▸ Supplied passage:
..............................

Bug #2921 | Replication problem on mutex lock in mySQL-4.0.18 | ||
---|---|---|---|
Submitted: | 22 Feb 2004 14:11 | Modified: | 11 Mar 2004 7:27 |
Reporter: | Dathan Pattishall | Email Updates: | |
Status: | Closed | Impact on me: | |
Category: | MySQL Server: Replication | Severity: | S2 (Serious) |
Version: | 4.0.18 | OS: | Linux (RedHat 7.3) |
Assigned to: | Michael Widenius | CPU Architecture: | Any |
[22 Feb 2004 14:11]
Dathan Pattishall
[23 Feb 2004 10:39]
Dathan Pattishall
mysql> show processlist; +----------+-------------+------------------+------------+---------+-------+-----------------------------------------------------------------------+------------------------------------------------------------------------------------------------------+ | Id | User | Host | db | Command | Time | State | Info | +----------+-------------+------------------+------------+---------+-------+-----------------------------------------------------------------------+------------------------------------------------------------------------------------------------------+ | 2 | system user | | NULL | Connect | 86957 | Has read all relay log; waiting for the I/O slave thread to update it | NULL | | 37105473 | mon | 10.10.1.19:50788 | mysql | Query | 79839 | Waiting for slave thread to start | SLAVE START | | 37105474 | mon | 10.10.1.19:50789 | mysql | Query | 79839 | NULL | SLAVE START | | 37105477 | system user | | NULL | Connect | 79839 | Waiting for slave mutex on exit | NULL | | 46076237 | root | localhost | NULL | Sleep | 254 | | NULL | | 46096195 | root | localhost | NULL | Query | 0 | NULL | show processlist
[28 Feb 2004 15:45]
Guilhem Bichot
Thanks for your very good bug report! Comment for myself: | 37105473 | mon | 10.10.1.19:50788 | mysql | Query | 79839 | Waiting for slave thread to start | SLAVE START | | 37105474 | mon | 10.10.1.19:50789 | mysql | Query | 79839 | NULL | SLAVE START First SLAVE START calls lock_slave_threads() which locks mi->run_lock and rli->run_lock. Then it wants to start the I/O thread: it creates this thread, then wants to wait for this thread to say "I have done all start steps, I'm ready"; for this wait it goes into a pthread_cond_wait(...,mi->run_lock) thus releasing mi->run_lock. So when it's waiting on the condition, it has only rli->run_lock, and not mi->run_lock (one sees the only problem: unlocking must of course be done in the reverse order of locking). Then the 2nd START SLAVE comes; it calls lock_slave_threads(), which successfully locks mi->run_lock, then blocks because rli->run_lock is locked by the 1st. When 1st wakes up, pthread_cond_wait() tries to lock mi->run_lock, but it's locked by the 2nd so it blocks. Deadlock. Now I just have to fix it :)

..............................

▸ Recorded data:

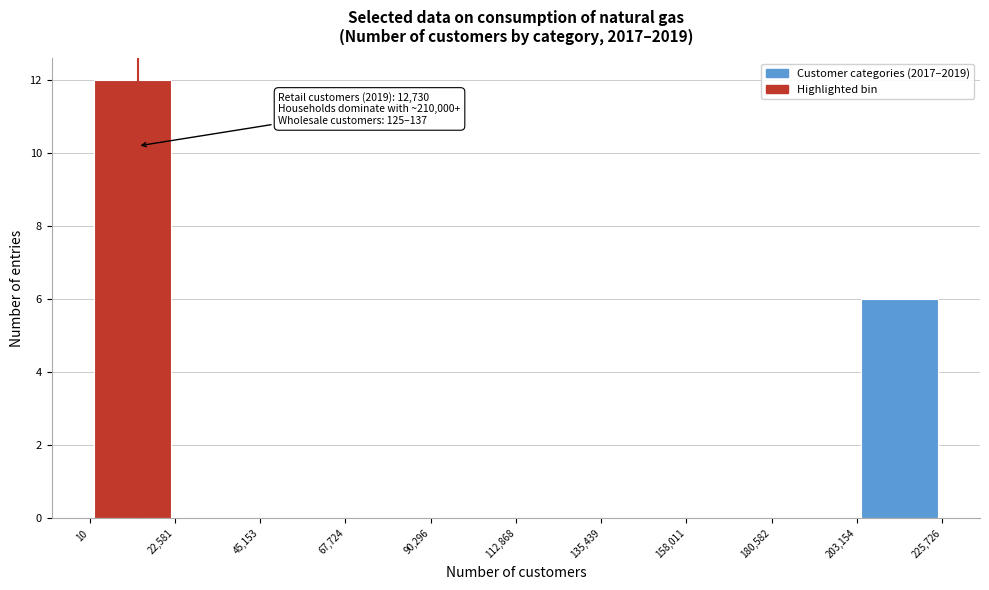

Over which range of the x-axis is the bar tallest?

10 to 22,581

..............................

▸ Problem to work on:
In the replication bug report, which lock does the first SLAVE START still hold while it waits on the condition?

▸ Problem solution:
It holds only rli->run_lock.